Perspektivisch ist mit der Einbindung der OER World Map auch die internationale Vernetzung und die Sicherstellung der Anschlussfähigkeit der deutschsprachigen OER-Community an den internationalen Diskurs vorgesehen.

Als Bündnis begrüßen und unterstützen wir diese Initiative, die OER World Map in ihrem Vorhaben, OER-Projekte und Akteur*innen sichtbar und strukturiert auffindbar zu machen. Damit verbunden sehen wir auch die Chancen und Möglichkeiten, uns international zu vernetzen und Community-Netzwerke weiter auszubauen.
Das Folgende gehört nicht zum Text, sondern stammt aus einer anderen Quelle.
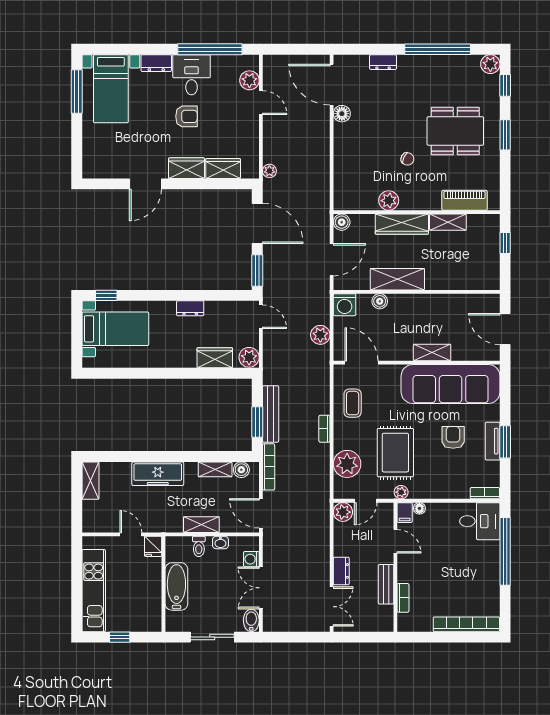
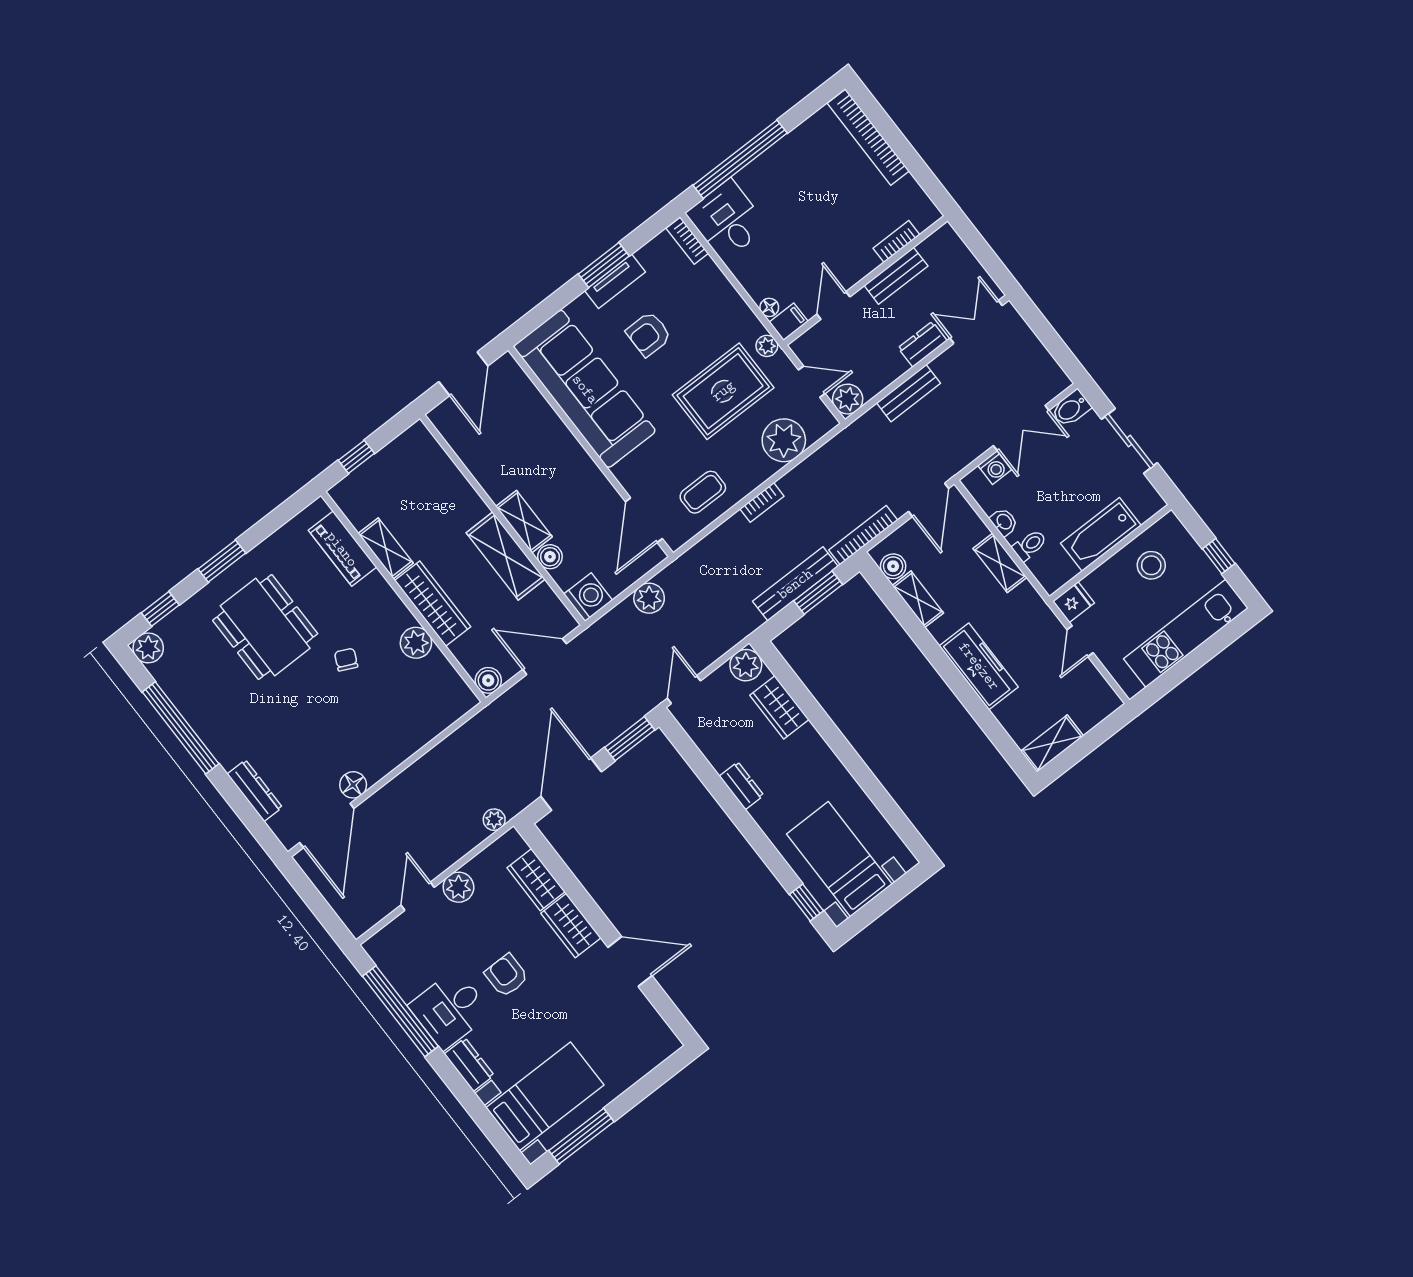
dresser: (383, 62) -> (255, 791), width x1.44
plant: (249, 80) -> (458, 887), moved
shelving: (432, 353) -> (524, 522), moved
bench: (322, 545) -> (908, 393), added
stool: (141, 600) -> (1151, 565), added

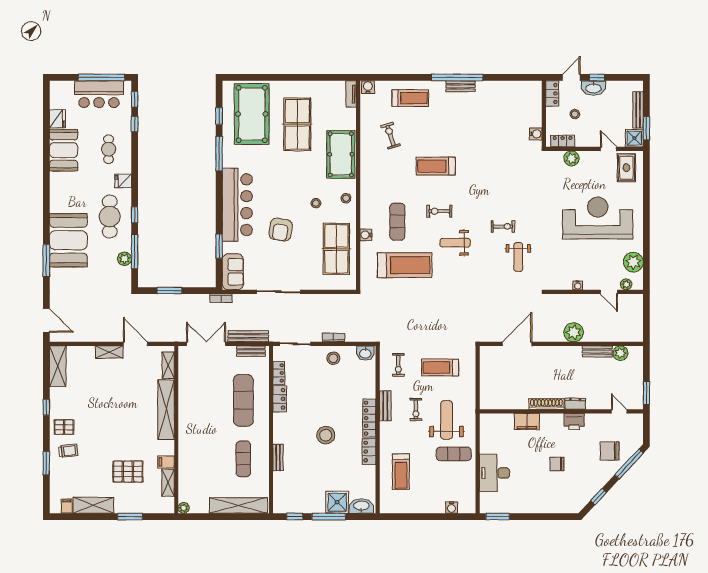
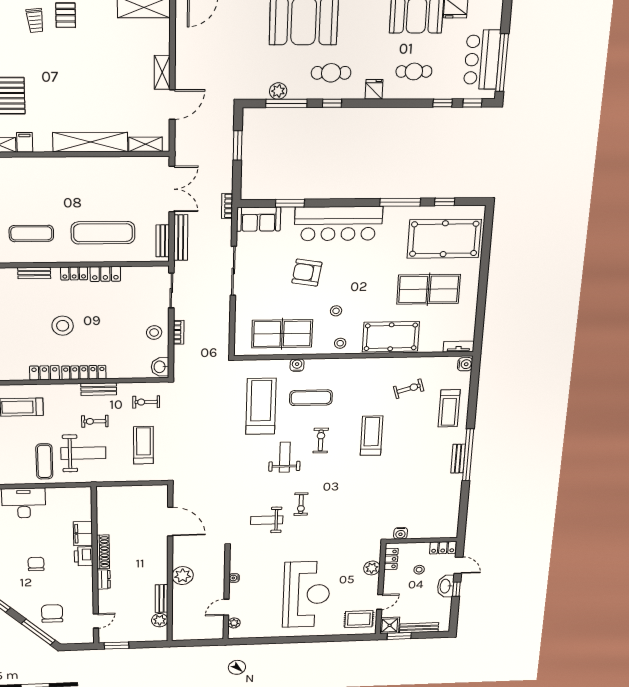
cafe table: (110, 217) -> (331, 73), width x0.73, depth x0.74
plant: (633, 262) -> (258, 629), removed
treadmill: (405, 265) -> (261, 406), turned 180
locker: (279, 373) -> (74, 273), moved
printer: (574, 421) -> (84, 556), moved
Unser abschließendes Statement

Wir betonen erneut, dass wir mit der Umsetzung der OER-Strategie den nächsten unerlässlichen Schritt gehen müssen, um eine neue Ära zeitgemäßer, offener Bildung einzuläuten, die OER und OEP als Ausdruck des als Grundrecht verbrieften Rechts auf lebensbegleitende Bildung  in der jeweiligen Bildungspraxis verankern wird. Eine Grundfinanzierung von OER muss langfristig vorgesehen sein, damit Bildung nicht nur punktuell, sondern systematisch und nachhaltig verbessert werden kann. Wir verstehen Bildung als Menschenrecht und setzen uns für die Durchsetzung dieses Rechts ein. Bildung soll zugänglich, partizipativ und demokratisch sein, sodass alle Menschen sich aktiv in die Gesellschaft einbringen können. Unsere Aktivitäten tragen dazu bei, genau an diesen Punkten wesentliche Akzente zu setzen und einen Unterschied zu machen, sodass wir nicht nur die Community stärken, sondern auch dafür sorgen, dass wir offene Bildung in der täglichen Praxis als unentbehrlich verankern und salonfähig machen.